» Testo fornito

Ma ne imponiamo già una. Vuoi contraddirti? Non hai detto ad esempio che l’Europa ha dei valori positivi? E non hai forse cercato, invano, di elencarmeli? La coperta non è così grande da poterci far star dentro tutti. E’ ben noto infatti che i relativisti considerano tutto relativo tranne ovviamente i loro valori, che non si sa perché godono di sacrosantitas. Magari i credenti condividono parte dei quei valori laici, me mentre i credenti sanno giustificare sia i loro valori sia i valori che condividono coi laici, dicendo che si basano sul fatto che l’uomo è ad immagine di Dio, gli atei e i relativisti non hanno alcun modo per giustificare i valori che anche i cattolici condividono e che vorrebbero imporre alla società, non si sa su che base.
CITAZIONE
“Lo stato deve imporre solamente quello che è strettamente necessario per la civile convivenza. Questa non è etica ma legislazione, non confondere i due piani.”
La legislazione si basa sulla pretesa di sapere cos’è il bene da parte dello stato, ergo è etica. Se si ritiene ad esempio che sia diritto di ciascuno perseguire la felicità, gli si vorranno togliere gli impedimenti per la realizzazione di questa meta. Ovviamente tutto ciò è quanto di meno ovvio esista, tutto si basa su concezioni filosofiche che hanno una precisa data di nascita, e i cui presupposti filosofici nessuno stato laico può più giustificare. I Padri fondatori degli States, da cui viene quel diritto al “perseguimento della felicità”, avevano ben diritto sostenerlo, giacché si basavano sulla Rivelazione, mentre pare che gli USA attuali non sappiano spiegare perché mai dovremmo garantire che il nostro prossimo abbia il diritto al perseguimento della felicità. E poi, perché mai la civile convivenza sarebbe un bene? Mi spieghi da dove viene quest’assunto? Io e molti altri nietzscheani (ovviamente sarà seguace della bestia bionda solo ex ipothesi), preferiamo la società della lotta dove poter far vedere aristocraticamente il nostro valore, giacché è meglio un giorno da leone che cento da pecora, e non so proprio in base a che cosa tu voglia impormi la tua pallida e sbiadita ideologia di una vita placida e tranquilla al sicuro…
L’illuminismo del resto non era ateo ma per lo più deista, il che rafforza la mia idea che si tratta di valori cristiani laicizzati, infatti essi fondarono la loro morale, nella Dichiarazione dei Diritti dell’uomo del 1789, su Dio. Il testo afferma “L
'Assemblea Nazionale riconosce e dichiara, in presenza e sotto gli auspici dell'Essere Supremo, i diritti seguenti dell'uomo e del cittadino. Articolo I: Gli uomini nascono e restano liberi ed uguali in diritti”. Dio sta sempre all’incipit…
E il
Bill of Rights pubblicato nel 1776 dai padri costituenti americani similmente “ “Tutti gli uomini sono stati creati eguali e sono provvisti dal Creatore di certi diritti inalienabili...”. Come si vede qui si dichiara, alla radice della idea di libertà moderna, che i diritti sono tali perché sono stati provvisti alle sue creature dal Creatore. E questo sempre all’interno di quei fermenti settecenteschi. Böckenförde e Carl Schimitt hanno messo in luce che tutti i fondamenti dello stato moderno vengono da secolarizzazioni di concetti cristiani, com’è ovvio del resto visto che il cristianesimo è antecedente e coevo allo stato moderno, più vicino ed incalzante di qualsiasi scrittore greco o romano.

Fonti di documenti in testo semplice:
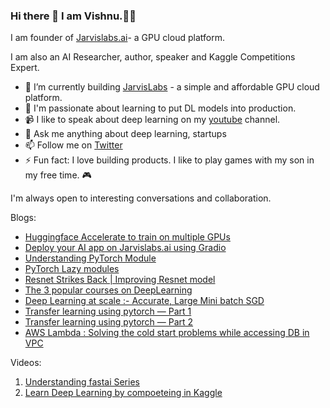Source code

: ### Hi there 👋  I am Vishnu.:man_technologist:


I am founder of [Jarvislabs.ai](https://jarvislabs.ai/)- a GPU cloud platform.

I am also an AI Researcher, author, speaker and Kaggle Competitions Expert.


- 🔭 I’m currently building  [JarvisLabs](http://cloud.jarvislabs.ai/) - a simple and affordable GPU cloud platform.
- 🌱 I'm passionate about learning to put DL models into production.
- :video_camera: I like to speak about deep learning on my [youtube](https://www.youtube.com/channel/UCAMo8bfMjeMyY_CTkcN9fcA) channel.
- 💬 Ask me anything about deep learning, startups 
- 📫 Follow me on [Twitter](https://twitter.com/vishnuvig)
- ⚡ Fun fact: I love building products. I like to play games with my son in my free time. :video_game:

I'm always open to interesting conversations and collaboration.

Blogs:
* [Huggingface Accelerate to train on multiple GPUs](https://jarvislabs.ai/blogs/accelerate/)
* [Deploy your AI app on Jarvislabs.ai using Gradio](https://jarvislabs.ai/blogs/gradio-setup/)
* [Understanding PyTorch Module](https://jarvislabs.ai/blogs/pytorch-modules/)
* [PyTorch Lazy modules](https://jarvislabs.ai/blogs/PyTorch-lazy-modules/)
* [Resnet Strikes Back | Improving Resnet model](https://jarvislabs.ai/blogs/resnetstrikesback/)
* [The 3 popular courses on DeepLearning](https://towardsdatascience.com/the-3-popular-courses-for-deeplearning-ai-ac37d4433bd)
* [Deep Learning at scale :- Accurate, Large Mini batch SGD](https://towardsdatascience.com/deep-learning-at-scale-accurate-large-mini-batch-sgd-8207d54bfe02)
* [Transfer learning using pytorch — Part 1](https://medium.com/p/4c3475f4495)
* [Transfer learning using pytorch — Part 2](https://medium.com/p/9c5b18e15551)
* [AWS Lambda : Solving the cold start problems while accessing DB in VPC](https://medium.com/p/304daab5d3b5)

Videos:

1. [Understanding fastai Series](https://www.youtube.com/watch?v=NzWadB_fcTE&list=PLexqeSjf_hzOfQMAz9UdDb-TaP13W0WQ_)
2. [Learn Deep Learning by compoeteing in Kaggle](https://www.youtube.com/watch?v=rnJG12vIuFc&list=PLexqeSjf_hzPUygXwHyDUkIpU9d1xFCXs)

» Istruzioni di lavoro
a. Cambia nel testo sui valori laici la parte che inizia da "Ma ne imponiamo" e termina con "su che base.", sostituendo "relativisti" con "scettici".
b. Quali frasi che terminano con il punto interrogativo compaiono nel testo sui valori laici? Elencale tutte.
c. Come potrebbe proseguire il testo sui valori laici dopo l'ultima frase? Scrivine la continuazione.
I record provengono da una fonte diversa.

» Risultati delle consegne
a.
Ma ne imponiamo già una. Vuoi contraddirti? Non hai detto ad esempio che l’Europa ha dei valori positivi? E non hai forse cercato, invano, di elencarmeli? La coperta non è così grande da poterci far star dentro tutti. E’ ben noto infatti che i scettici considerano tutto relativo tranne ovviamente i loro valori, che non si sa perché godono di sacrosantitas. Magari i credenti condividono parte dei quei valori laici, me mentre i credenti sanno giustificare sia i loro valori sia i valori che condividono coi laici, dicendo che si basano sul fatto che l’uomo è ad immagine di Dio, gli atei e i scettici non hanno alcun modo per giustificare i valori che anche i cattolici condividono e che vorrebbero imporre alla società, non si sa su che base.

b.
- Vuoi contraddirti?
- Non hai detto ad esempio che l’Europa ha dei valori positivi?
- E non hai forse cercato, invano, di elencarmeli?
- E poi, perché mai la civile convivenza sarebbe un bene?
- Mi spieghi da dove viene quest’assunto?

c.
CITAZIONE
“Deve rispettare le leggi italiane se vuole vivere in Italia, senza se e senza ma. Questo dice il nostro ordinamento giuridico come un italiano deve rispettare le leggi islamiche se vive in Iran. A questo non occorre giustificazione metafisica, ma semplicemente giuridica.”
Questo non spiega cosa sia il bene, ma che cosa sia legale. Io invece discuto di cosa è giusto, e se lo si possa fondare. Giacché è ovvio che, sebbene legislazione ed etica siano distinte, ciascun legislatore tenta di spacciare ciò che pensa come giusto, altrimenti, se una legge fosse ingiusta, la gente vorrebbe cambiarla. E comunque, la tua risposta non risponde a nulla. Se dovessimo applicarla, e cioè ritenere che la giustificazione del rispetto delle leggi dovrebbe essere il semplice fatto che sono le leggi le paese in cui mi trovo, e cioè che “Deve rispettare le leggi italiane se vuole vivere in Italia, senza se e senza ma”, allora non sarebbe più possibile alcun cambiamento o rivoluzione. Vale a dire che se una donna si trasferisce in Iran, non deve lottare per i diritti delle donne, perché tu stesso hai scritto “un italiano deve rispettare le leggi islamiche se vive in Iran”? Questo è un gioco pericoloso. Io infatti sto facendo una domanda radicale. Gli immigrati vengono qui, sanno cos’è illegale ai nostri occhi, come la poligamia, ma perché non dovrebbero lottare per cambiarlo, ed imporci i loro valori, visto che lo stato è incapace di dare una giustificare dei nostri e di dirci su cosa si fondino e perché oltre che legali siano anche giusti?
"Uomini che cominciano a combattere la Chiesa per amore della libertà e dell'umanità, finiscono per combattere anche la libertà e l'umanità pur di combattere la Chiesa". (Chesterton)
CITAZIONE
“Non ho capito questa tua replica, io stavo solo facendoti notare che lo stato imopne dei comportamenti laddove questi siano ritenuti necessari (a torto o a ragione poco importa in questa sede) alla civile convivenza.”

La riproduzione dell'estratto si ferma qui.